The NFAEP spokesperson said it was important for people to be aware of fire ants and the damage they can cause.

“Fire ants pose a significant threat and can have devastating impacts on our environment, economy, health and outdoor way of life,” they said.

“They can destroy crops, gardens and parks, damage machinery and pose risks to people and animals: their painful stings can lead to fatal reactions.

“Without dedicated efforts to stop them, fire ants could infest all of Australia, resulting in billions of dollars in losses annually, surpassing the combined damage caused by other notorious pests such as feral cats, wild dogs, foxes, camels, rabbits and cane toads.”

The NFAEP is funded by state and federal governments, and delivered by Biosecurity Queensland.

The spokesperson outlined the group’s strategies to counter fire ants.

This map shows sites in Queensland that have had fire ants in the last 12 months.

“Protecting our country from fire ants is a national priority,” they said.

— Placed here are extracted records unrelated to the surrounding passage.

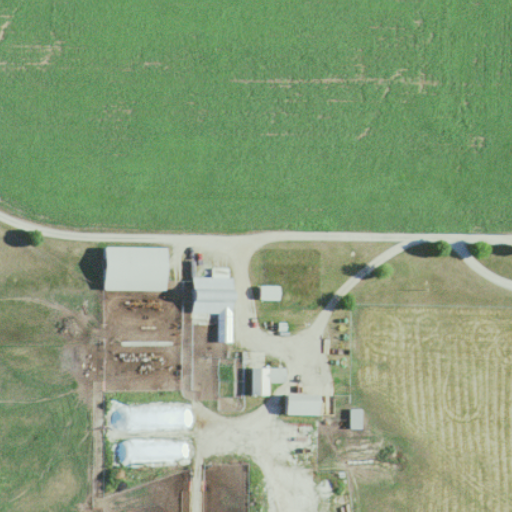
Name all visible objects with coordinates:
road: (45, 228)
road: (302, 234)
road: (475, 262)
building: (128, 268)
building: (212, 300)
road: (303, 333)
building: (261, 379)
building: (297, 405)
road: (262, 412)
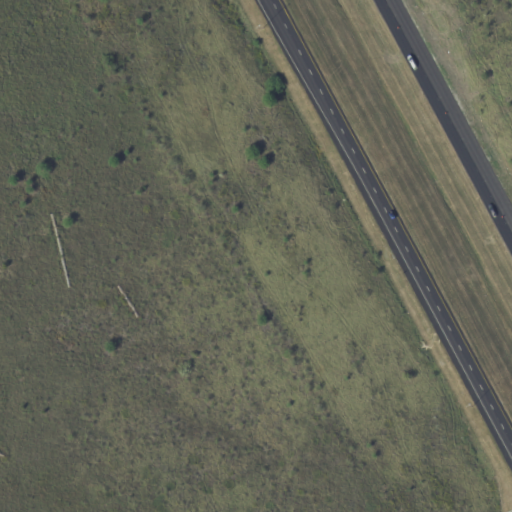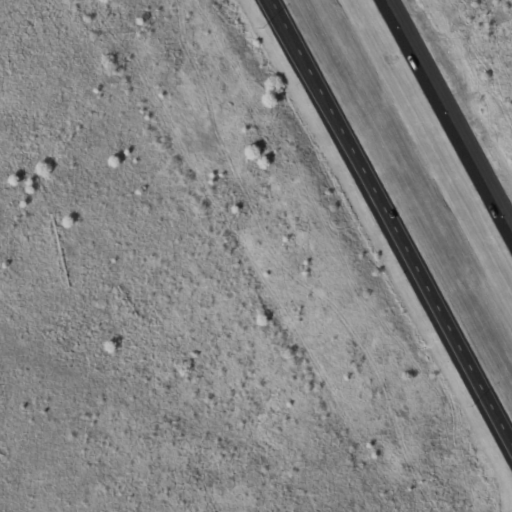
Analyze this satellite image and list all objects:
road: (447, 117)
road: (390, 222)
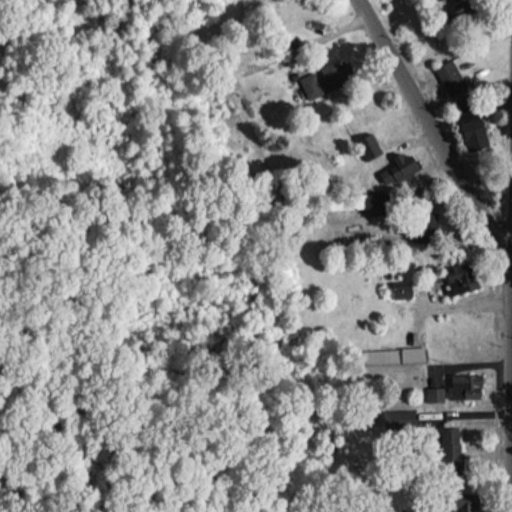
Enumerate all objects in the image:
building: (445, 71)
building: (363, 137)
road: (510, 152)
building: (394, 162)
road: (491, 239)
road: (510, 309)
building: (460, 380)
building: (395, 415)
building: (446, 447)
building: (458, 499)
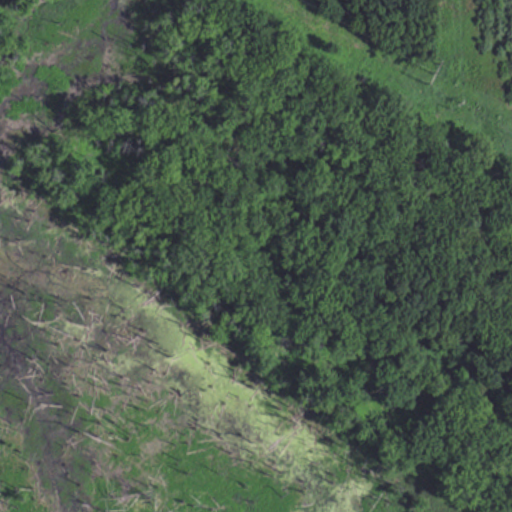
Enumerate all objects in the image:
power tower: (425, 71)
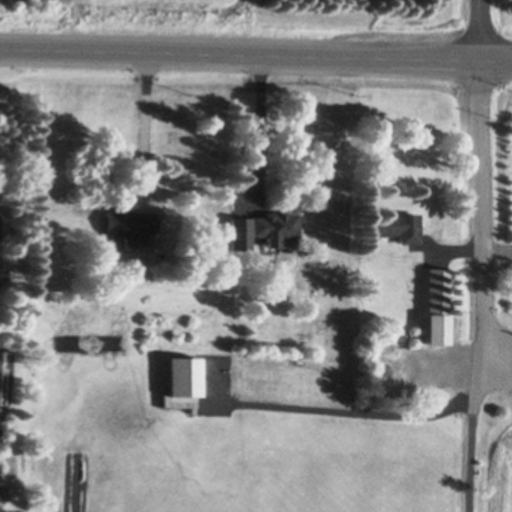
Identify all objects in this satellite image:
road: (255, 54)
road: (144, 128)
road: (258, 132)
road: (483, 184)
building: (276, 225)
building: (129, 227)
building: (397, 227)
building: (127, 228)
building: (400, 228)
building: (258, 229)
building: (241, 234)
building: (434, 307)
building: (435, 308)
building: (180, 383)
building: (183, 383)
road: (344, 407)
road: (472, 427)
building: (1, 434)
building: (1, 510)
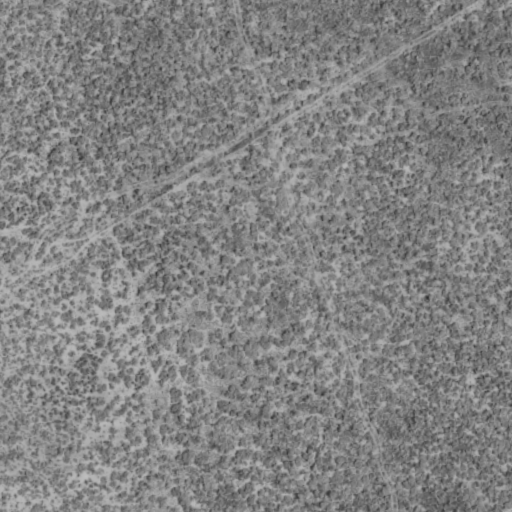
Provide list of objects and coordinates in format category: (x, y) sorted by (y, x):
road: (137, 262)
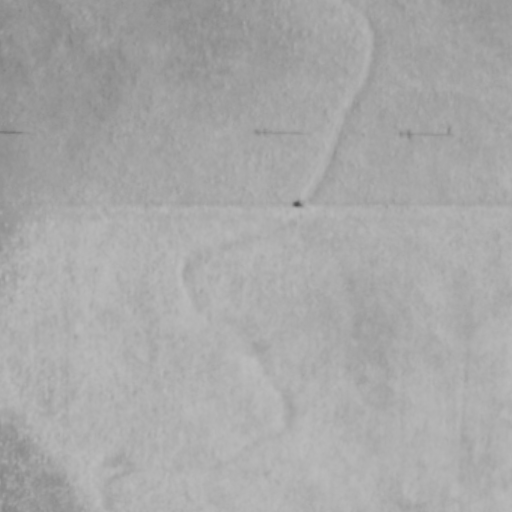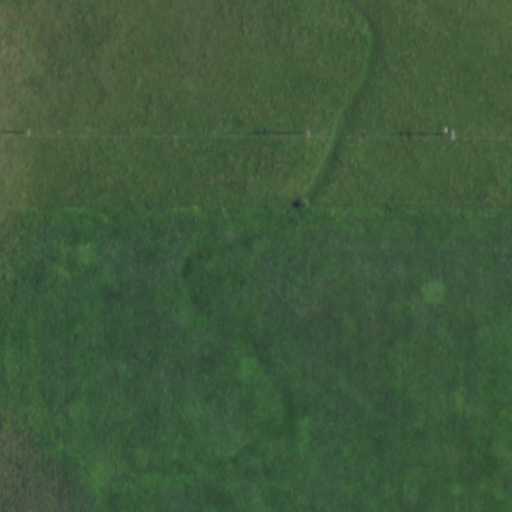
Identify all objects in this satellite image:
road: (256, 222)
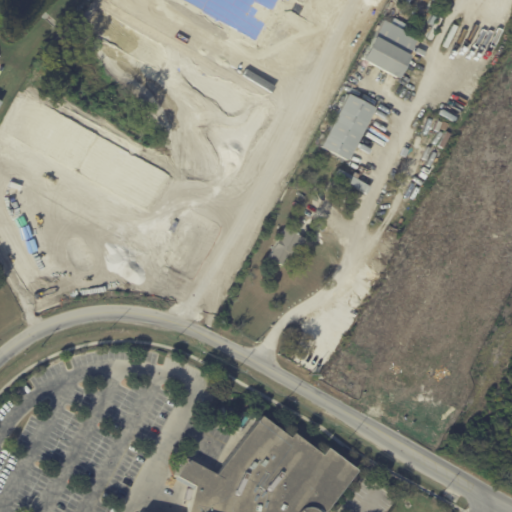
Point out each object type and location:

“Australia’s Fire Ant Response Plan 2023-27 focuses on strengthening containment and compliance, and intensifying program-led and community treatment using a systematic, outside-in approach. As fire ants are cleared from areas, treatment will progressively move inwards until all areas are free of fire ants.”

But the spokesperson said everyone in the state had a role to play to curb the spread of fire ants.

“Working together is key to eradicating this invasive pest from Australia once and for all,” they said.

“Under the Biosecurity Act 2014, all Queenslanders have a general biosecurity obligation to manage biosecurity risks and threats on property they own, manage or work on.

“This means everyone has a responsibility to regularly look for and report suspect fire ants and nests within 24 hours of sighting them; let fire ant teams into complete eradication activities; and take proactive steps not to spread fire ants.

“Fire ant biosecurity zones and movement controls are in place across parts of Queensland to stop the spread of fire ants. While a fire ant biosecurity zone is not currently in place on the Sunshine Coast, people should be vigilant if they are moving or receiving organic materials from within the zones and in areas where we have had outlier detections, such as Nirimba.”